Na rotina das famílias, o planejamento é apontado como ponto de partida para mudanças. Chegar em casa exausto à noite e decidir o que cozinhar em cima da hora favorece escolhas rápidas e pouco saudáveis, como macarrão instantâneo ou pratos congelados ultraprocessados.
A recomendação é organizar a semana com antecedência, preferencialmente no fim de semana: preparar itens básicos, como arroz e feijão, e congelar porções para facilitar o dia a dia. Outra orientação da endocrinologista é evitar manter ultraprocessados em casa, reduzindo a oferta e a tentação de consumo frequente.
Ao olhar os rótulos, a médica destaca a atenção aos adoçantes. Para escapar dos alertas de excesso de açúcar, muitos produtos passam a usar adoçantes, cujo limite seguro de ingestão é calculado por quilo de peso corporal. Como crianças pesam menos, é mais fácil ultrapassar o limite diário sem perceber.
Melo orienta ainda observar a lista de ingredientes: quanto mais longa e repleta de termos desconhecidos, maior o sinal de alerta para o consumo frequente.
No ambiente escolar, as regras variam. Nas escolas que recebem verba federal para alimentação, os recursos devem ser usados apenas na compra de alimentos saudáveis. Porém, o financiamento nem sempre cobre todos os custos, e, nas instituições privadas, não há regulamentação nacional para as cantinas.
Tramitam no Congresso projetos de lei que buscam ampliar a restrição ao comércio e à oferta de ultraprocessados nas escolas. Um deles, em discussão no Senado, propõe regras mais rígidas para todas as instituições de ensino, públicas e privadas.
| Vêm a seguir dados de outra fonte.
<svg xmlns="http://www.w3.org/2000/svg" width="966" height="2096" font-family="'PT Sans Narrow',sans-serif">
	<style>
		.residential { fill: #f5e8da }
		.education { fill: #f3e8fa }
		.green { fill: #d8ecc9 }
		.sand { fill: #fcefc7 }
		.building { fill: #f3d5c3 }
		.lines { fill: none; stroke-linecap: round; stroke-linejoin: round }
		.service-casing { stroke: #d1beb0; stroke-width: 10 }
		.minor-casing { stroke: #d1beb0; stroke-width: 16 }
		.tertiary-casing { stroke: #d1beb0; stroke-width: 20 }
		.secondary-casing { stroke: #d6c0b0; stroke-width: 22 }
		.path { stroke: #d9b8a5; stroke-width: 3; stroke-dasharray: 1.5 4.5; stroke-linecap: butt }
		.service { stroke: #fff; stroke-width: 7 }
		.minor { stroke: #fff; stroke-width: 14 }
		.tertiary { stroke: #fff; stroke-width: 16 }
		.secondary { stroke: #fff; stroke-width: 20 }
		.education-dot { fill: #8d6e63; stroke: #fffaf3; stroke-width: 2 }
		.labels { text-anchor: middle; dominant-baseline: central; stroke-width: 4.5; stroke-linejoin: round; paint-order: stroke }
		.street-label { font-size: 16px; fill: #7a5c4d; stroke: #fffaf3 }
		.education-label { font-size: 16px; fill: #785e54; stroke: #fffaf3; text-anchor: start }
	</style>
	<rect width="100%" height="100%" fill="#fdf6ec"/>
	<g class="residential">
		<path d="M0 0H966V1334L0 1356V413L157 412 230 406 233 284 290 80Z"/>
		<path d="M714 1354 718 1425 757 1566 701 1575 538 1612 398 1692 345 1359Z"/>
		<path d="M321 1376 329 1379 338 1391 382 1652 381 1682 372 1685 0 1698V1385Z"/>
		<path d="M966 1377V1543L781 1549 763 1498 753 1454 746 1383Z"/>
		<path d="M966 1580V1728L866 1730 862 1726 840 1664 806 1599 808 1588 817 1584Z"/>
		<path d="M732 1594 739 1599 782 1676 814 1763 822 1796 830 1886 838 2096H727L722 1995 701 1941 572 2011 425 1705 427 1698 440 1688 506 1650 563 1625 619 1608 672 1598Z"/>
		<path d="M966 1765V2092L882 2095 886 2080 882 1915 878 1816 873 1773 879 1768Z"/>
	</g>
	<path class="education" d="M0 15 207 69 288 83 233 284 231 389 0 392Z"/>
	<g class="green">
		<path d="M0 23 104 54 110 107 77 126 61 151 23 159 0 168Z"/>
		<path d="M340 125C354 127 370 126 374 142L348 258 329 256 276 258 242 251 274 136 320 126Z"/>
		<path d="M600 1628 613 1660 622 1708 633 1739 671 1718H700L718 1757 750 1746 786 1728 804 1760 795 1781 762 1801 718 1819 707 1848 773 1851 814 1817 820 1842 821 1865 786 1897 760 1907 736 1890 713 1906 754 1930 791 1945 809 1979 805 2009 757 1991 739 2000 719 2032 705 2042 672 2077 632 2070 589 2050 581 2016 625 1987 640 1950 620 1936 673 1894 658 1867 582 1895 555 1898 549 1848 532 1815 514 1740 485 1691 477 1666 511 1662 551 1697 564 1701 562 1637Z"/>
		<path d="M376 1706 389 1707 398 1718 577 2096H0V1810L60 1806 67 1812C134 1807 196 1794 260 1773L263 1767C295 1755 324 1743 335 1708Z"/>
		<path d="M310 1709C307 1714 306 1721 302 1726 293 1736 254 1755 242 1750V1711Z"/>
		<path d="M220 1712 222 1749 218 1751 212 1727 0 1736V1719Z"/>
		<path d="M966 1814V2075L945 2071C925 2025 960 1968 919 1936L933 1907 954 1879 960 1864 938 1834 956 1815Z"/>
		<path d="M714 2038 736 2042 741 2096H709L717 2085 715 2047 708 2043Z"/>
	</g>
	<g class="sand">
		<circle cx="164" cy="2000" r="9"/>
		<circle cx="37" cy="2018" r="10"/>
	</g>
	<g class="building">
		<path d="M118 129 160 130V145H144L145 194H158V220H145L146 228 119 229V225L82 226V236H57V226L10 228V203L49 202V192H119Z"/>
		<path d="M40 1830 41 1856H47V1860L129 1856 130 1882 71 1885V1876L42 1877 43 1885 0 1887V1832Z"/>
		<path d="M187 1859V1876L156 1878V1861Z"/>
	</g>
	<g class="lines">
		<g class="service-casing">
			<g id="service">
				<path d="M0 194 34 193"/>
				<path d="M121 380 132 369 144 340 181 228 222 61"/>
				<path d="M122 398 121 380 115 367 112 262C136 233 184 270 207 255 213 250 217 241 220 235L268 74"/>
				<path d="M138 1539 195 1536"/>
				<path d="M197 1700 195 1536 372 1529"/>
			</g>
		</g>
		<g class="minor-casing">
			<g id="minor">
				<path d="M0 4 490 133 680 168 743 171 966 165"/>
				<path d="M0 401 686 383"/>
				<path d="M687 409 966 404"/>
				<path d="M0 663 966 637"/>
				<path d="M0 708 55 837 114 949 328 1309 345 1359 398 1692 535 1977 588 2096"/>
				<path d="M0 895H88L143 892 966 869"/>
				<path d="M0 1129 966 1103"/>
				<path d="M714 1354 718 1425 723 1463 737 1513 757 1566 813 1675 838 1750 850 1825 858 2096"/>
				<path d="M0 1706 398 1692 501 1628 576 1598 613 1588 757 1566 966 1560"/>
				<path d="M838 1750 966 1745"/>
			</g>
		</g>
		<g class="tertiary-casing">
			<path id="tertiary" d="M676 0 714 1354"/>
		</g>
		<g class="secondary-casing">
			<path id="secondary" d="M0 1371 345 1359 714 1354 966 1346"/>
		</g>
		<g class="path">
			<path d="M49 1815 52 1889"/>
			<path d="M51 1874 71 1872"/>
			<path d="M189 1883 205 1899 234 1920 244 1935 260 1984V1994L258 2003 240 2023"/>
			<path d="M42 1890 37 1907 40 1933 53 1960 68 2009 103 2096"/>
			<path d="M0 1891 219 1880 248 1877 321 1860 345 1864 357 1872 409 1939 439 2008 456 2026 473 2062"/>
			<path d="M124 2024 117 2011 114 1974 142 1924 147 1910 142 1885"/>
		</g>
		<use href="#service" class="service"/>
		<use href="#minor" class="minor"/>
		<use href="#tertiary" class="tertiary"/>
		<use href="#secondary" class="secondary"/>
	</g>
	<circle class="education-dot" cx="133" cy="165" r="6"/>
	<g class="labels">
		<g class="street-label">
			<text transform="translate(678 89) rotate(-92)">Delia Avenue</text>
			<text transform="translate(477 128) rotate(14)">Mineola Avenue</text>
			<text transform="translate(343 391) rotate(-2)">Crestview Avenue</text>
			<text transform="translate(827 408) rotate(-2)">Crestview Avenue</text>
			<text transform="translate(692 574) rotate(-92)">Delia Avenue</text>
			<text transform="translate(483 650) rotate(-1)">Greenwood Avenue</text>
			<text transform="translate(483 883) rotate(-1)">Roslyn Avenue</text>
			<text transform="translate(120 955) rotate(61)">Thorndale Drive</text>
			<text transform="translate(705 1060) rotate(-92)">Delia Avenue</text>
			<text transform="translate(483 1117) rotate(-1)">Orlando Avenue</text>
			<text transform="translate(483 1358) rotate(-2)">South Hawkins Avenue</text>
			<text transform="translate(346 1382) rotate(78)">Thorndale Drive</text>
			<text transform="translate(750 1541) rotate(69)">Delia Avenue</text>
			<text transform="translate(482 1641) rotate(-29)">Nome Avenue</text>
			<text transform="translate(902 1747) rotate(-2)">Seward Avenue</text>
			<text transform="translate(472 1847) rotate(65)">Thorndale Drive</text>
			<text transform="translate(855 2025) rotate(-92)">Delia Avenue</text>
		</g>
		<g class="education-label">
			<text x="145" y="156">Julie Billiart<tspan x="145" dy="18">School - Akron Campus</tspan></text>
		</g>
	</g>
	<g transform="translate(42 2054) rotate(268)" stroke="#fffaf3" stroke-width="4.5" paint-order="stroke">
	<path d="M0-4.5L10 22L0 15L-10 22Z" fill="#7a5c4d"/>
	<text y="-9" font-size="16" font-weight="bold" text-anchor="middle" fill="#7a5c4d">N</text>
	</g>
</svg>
A médica também defende medidas estruturais, como o aumento de impostos sobre bebidas açucaradas. De acordo com ela, especialistas estimam que uma taxação em torno de 30% seria necessária para produzir impacto significativo no consumo. Reduzir a ingestão de refrigerantes e bebidas açucaradas é hoje uma recomendação consolidada de autoridades de saúde pública.
Outro ponto lembrado por Melo é que debates sobre publicidade infantil de alimentos ultrprocessados se arrastam há anos sem que uma legislação definitiva seja aprovada.
O sedentarismo agrava o quadro. A atividade física tem papel importante no desenvolvimento motor, na convivência social e na saúde mental das crianças, mas, na prática, muitas passam horas diante de telas, como celulares, computadores e TVs. Em diferentes regiões, especialmente em áreas mais vulneráveis, a violência urbana limita as brincadeiras ao ar livre e reduz espaços seguros para esportes e lazer.
Para a endocrinologista, enfrentar a obesidade infantil exige uma combinação de estratégias: melhorar o ambiente alimentar, fortalecer políticas públicas, apoiar as famílias e reduzir o estigma em torno da doença. Na avaliação dela, transferir a responsabilidade para a criança é inaceitável e ignora o caráter coletivo do problema, que envolve toda a sociedade.